For the material that follows, list every line containing the word "technet".

+===+

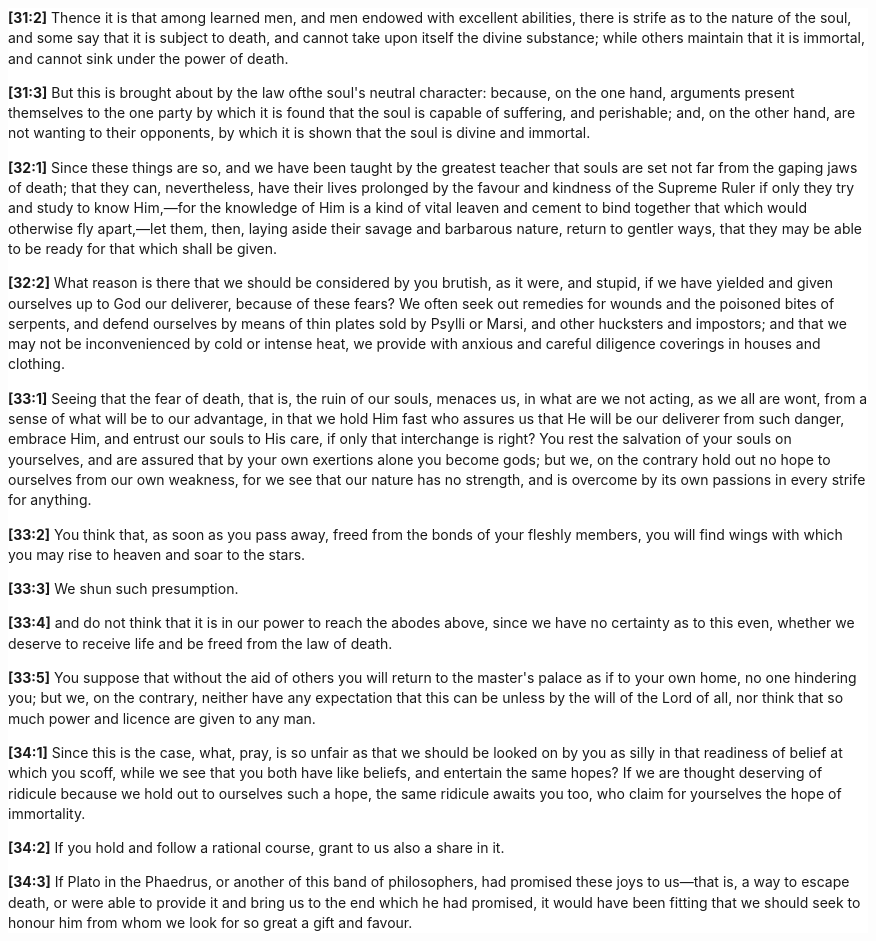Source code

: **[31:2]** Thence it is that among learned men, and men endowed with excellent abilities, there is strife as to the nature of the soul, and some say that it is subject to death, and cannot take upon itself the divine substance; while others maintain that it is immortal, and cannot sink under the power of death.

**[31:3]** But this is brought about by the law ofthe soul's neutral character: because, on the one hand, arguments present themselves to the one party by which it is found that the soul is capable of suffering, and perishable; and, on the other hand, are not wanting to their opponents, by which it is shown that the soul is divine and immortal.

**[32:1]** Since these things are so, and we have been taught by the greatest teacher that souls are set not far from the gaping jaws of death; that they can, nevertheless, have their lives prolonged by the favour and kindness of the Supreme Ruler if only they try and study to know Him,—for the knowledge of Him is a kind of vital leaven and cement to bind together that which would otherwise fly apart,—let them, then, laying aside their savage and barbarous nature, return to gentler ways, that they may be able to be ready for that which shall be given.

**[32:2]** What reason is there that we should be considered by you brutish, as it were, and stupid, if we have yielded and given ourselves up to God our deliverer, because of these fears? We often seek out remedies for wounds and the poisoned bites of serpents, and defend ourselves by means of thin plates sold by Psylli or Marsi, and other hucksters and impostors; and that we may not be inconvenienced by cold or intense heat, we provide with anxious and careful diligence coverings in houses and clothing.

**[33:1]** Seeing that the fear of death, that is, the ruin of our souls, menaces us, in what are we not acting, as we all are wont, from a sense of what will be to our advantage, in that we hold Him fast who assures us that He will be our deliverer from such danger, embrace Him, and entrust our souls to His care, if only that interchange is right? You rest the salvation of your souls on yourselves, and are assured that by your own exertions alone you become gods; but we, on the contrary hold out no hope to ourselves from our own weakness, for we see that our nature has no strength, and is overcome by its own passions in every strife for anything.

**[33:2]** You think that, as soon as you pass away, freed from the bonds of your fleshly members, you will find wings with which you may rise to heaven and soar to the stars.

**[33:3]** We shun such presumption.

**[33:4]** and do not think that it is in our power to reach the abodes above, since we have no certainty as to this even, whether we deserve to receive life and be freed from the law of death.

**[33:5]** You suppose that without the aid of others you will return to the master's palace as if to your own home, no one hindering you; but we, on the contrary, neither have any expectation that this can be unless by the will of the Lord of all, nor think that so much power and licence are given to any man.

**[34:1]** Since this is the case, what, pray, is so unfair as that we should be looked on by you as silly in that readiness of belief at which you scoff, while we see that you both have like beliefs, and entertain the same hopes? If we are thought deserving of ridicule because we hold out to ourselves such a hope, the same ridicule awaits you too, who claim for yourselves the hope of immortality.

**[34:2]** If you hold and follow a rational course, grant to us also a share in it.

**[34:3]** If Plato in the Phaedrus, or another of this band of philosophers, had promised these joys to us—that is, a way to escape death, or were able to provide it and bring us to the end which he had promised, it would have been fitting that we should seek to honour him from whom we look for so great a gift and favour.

+===+

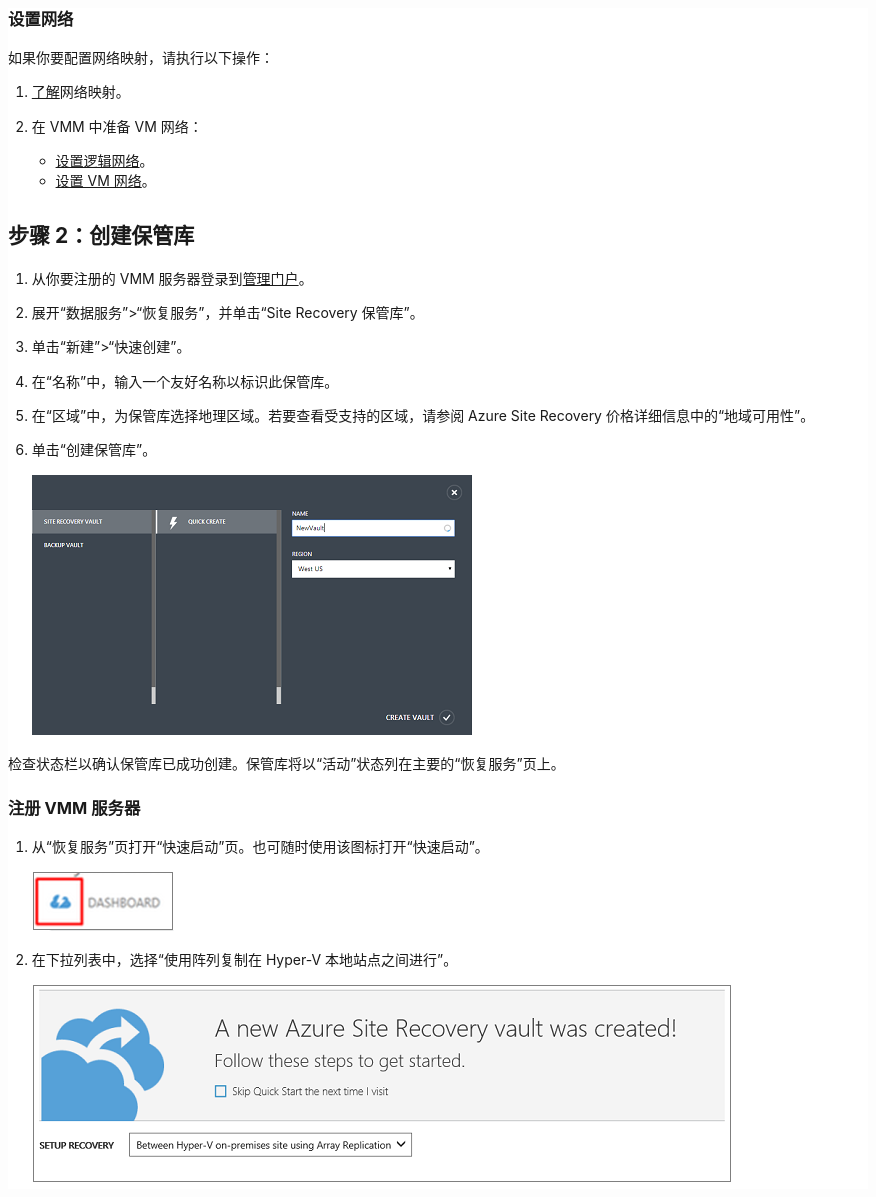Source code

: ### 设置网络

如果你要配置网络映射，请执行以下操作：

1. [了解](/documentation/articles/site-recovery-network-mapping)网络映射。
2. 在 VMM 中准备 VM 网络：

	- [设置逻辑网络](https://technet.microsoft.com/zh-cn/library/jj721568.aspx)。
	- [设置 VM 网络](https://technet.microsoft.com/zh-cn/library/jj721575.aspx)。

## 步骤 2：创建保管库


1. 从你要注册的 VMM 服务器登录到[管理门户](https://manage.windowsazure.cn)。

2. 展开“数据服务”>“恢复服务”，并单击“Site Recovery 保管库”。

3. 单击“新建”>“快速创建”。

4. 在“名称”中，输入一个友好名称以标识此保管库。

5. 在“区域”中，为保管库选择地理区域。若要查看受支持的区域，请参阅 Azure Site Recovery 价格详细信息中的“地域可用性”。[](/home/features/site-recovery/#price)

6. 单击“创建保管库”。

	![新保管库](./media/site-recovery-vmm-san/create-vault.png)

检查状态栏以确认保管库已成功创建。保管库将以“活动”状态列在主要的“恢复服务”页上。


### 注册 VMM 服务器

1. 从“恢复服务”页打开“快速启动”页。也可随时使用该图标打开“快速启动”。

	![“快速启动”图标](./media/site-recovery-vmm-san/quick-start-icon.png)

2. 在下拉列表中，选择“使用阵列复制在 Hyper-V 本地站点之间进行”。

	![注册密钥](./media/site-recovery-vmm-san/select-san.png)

+===+

Exercise solution>
	- [设置逻辑网络](https://technet.microsoft.com/zh-cn/library/jj721568.aspx)。
	- [设置 VM 网络](https://technet.microsoft.com/zh-cn/library/jj721575.aspx)。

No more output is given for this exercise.